## [Instructions for the task]
Express the lines of the listing below, starting at "Q: What is the number of tomatoes shown?" and ending at "Q: Count the green apples.", as a JSON list of strings with one string per line. Skip blank lines and leave the pictures out.

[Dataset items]
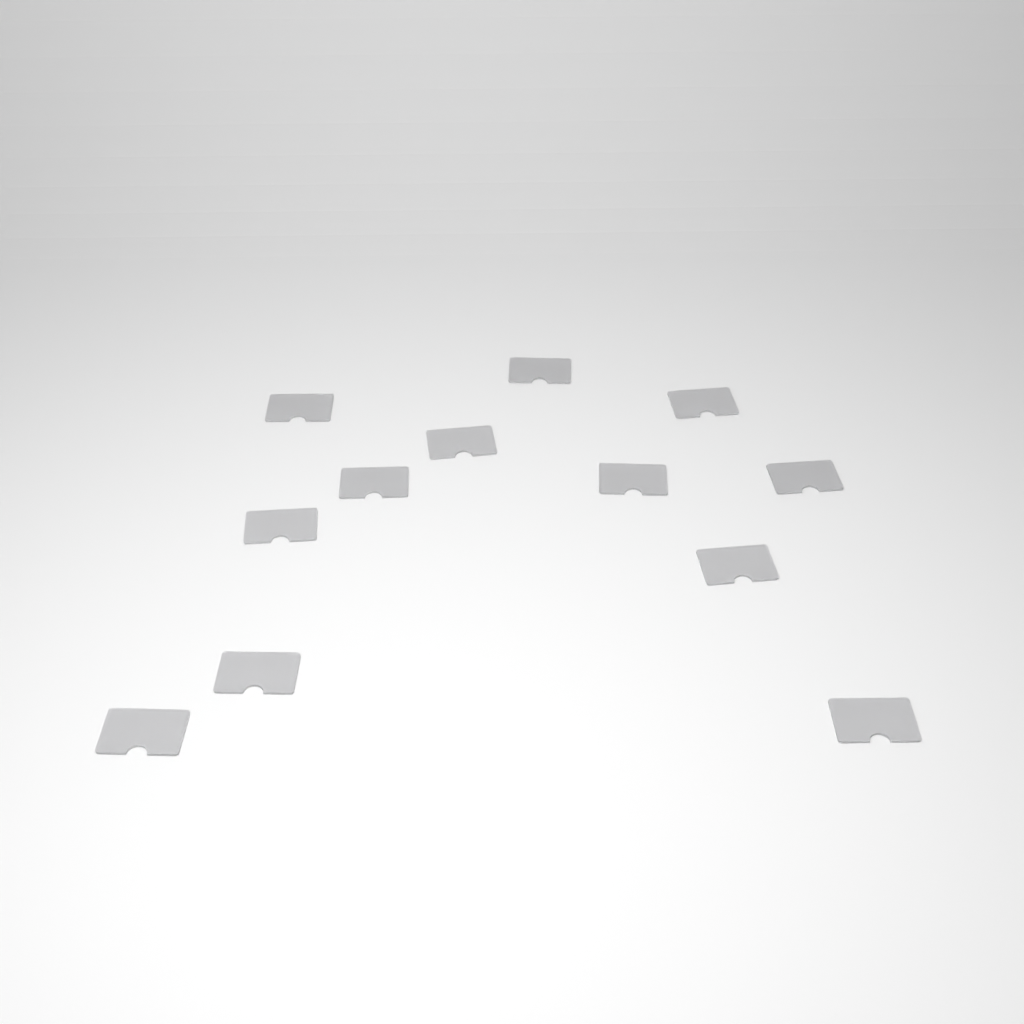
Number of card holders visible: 12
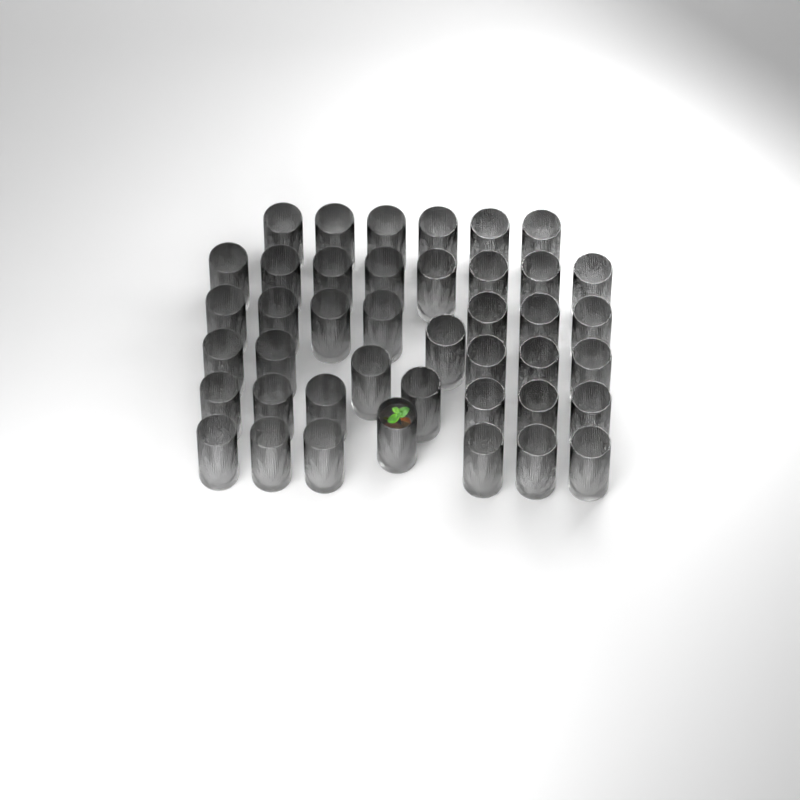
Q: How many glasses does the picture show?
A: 42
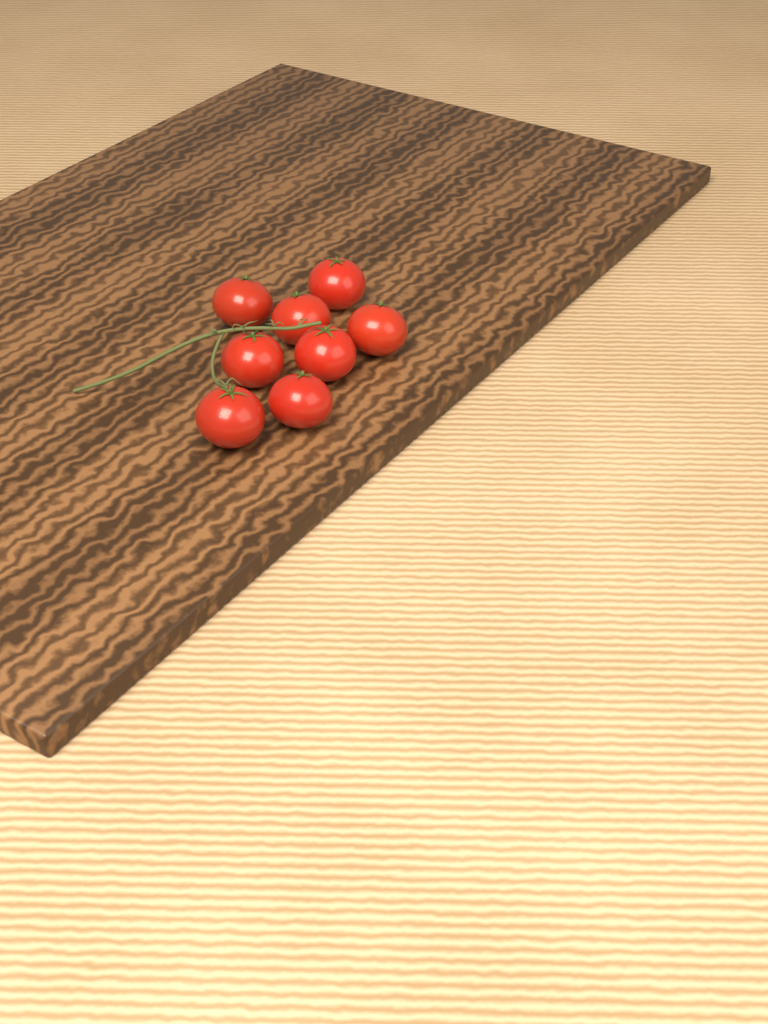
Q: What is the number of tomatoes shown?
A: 8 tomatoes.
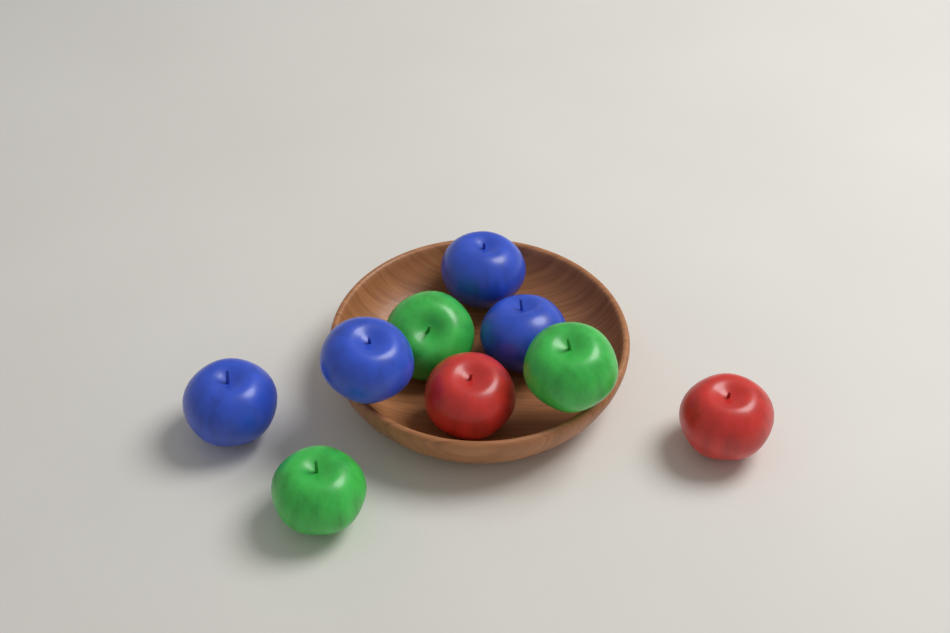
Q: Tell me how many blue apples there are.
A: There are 4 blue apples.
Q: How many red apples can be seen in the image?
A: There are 2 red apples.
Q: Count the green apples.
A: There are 3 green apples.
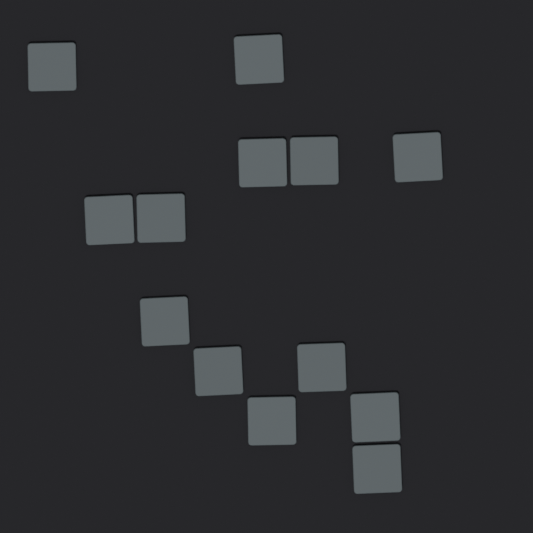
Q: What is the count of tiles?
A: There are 13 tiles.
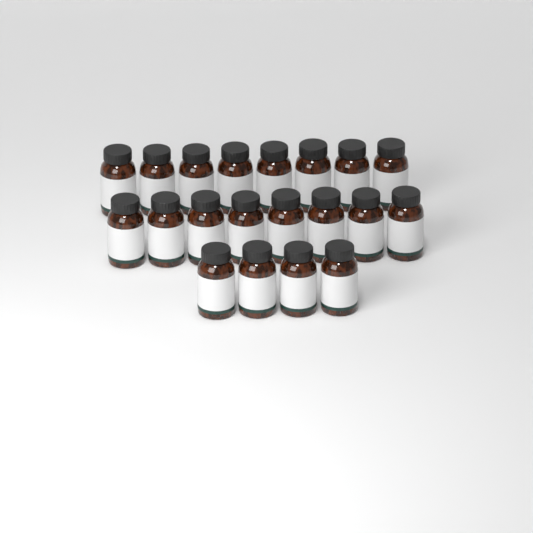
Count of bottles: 20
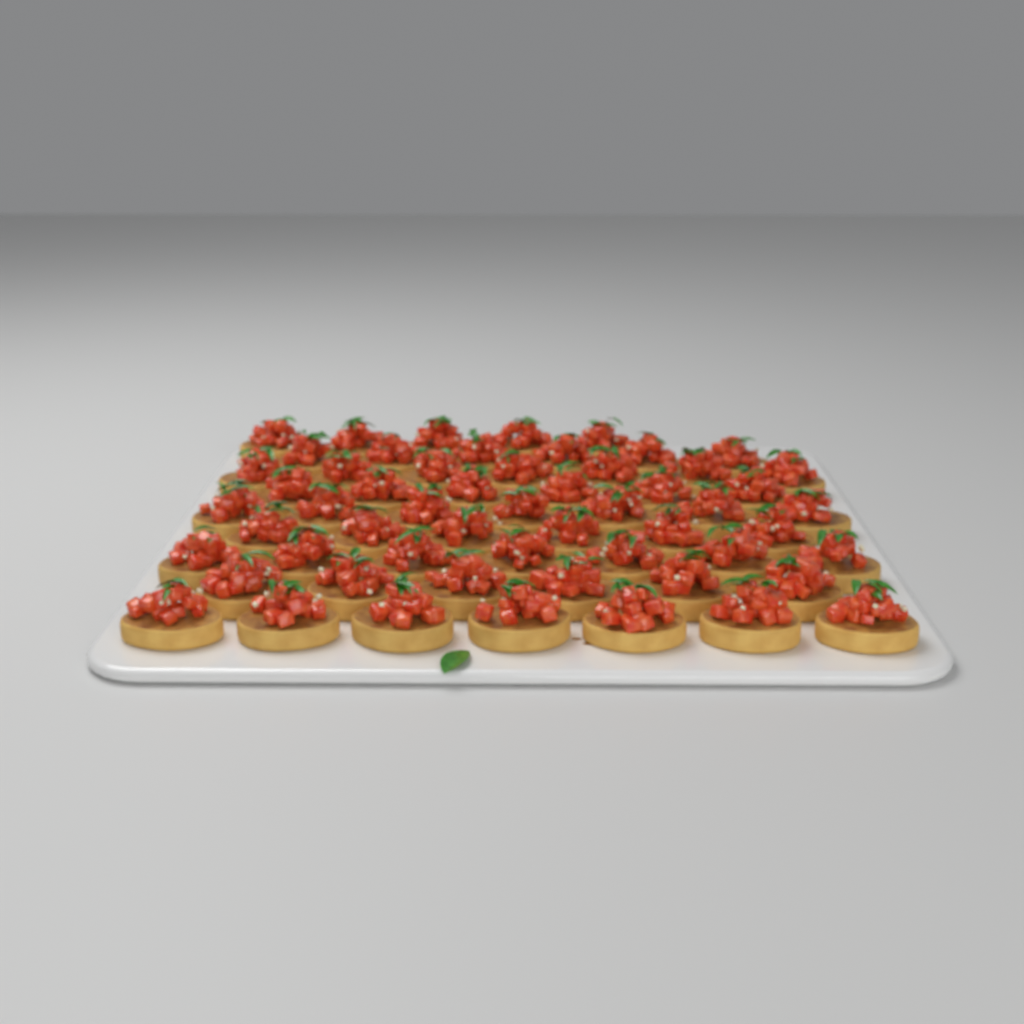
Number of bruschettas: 57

## [Answer to the exercise]
[
  "Q: What is the number of tomatoes shown?",
  "A: 8 tomatoes.",
  "Q: Tell me how many blue apples there are.",
  "A: There are 4 blue apples.",
  "Q: How many red apples can be seen in the image?",
  "A: There are 2 red apples.",
  "Q: Count the green apples."
]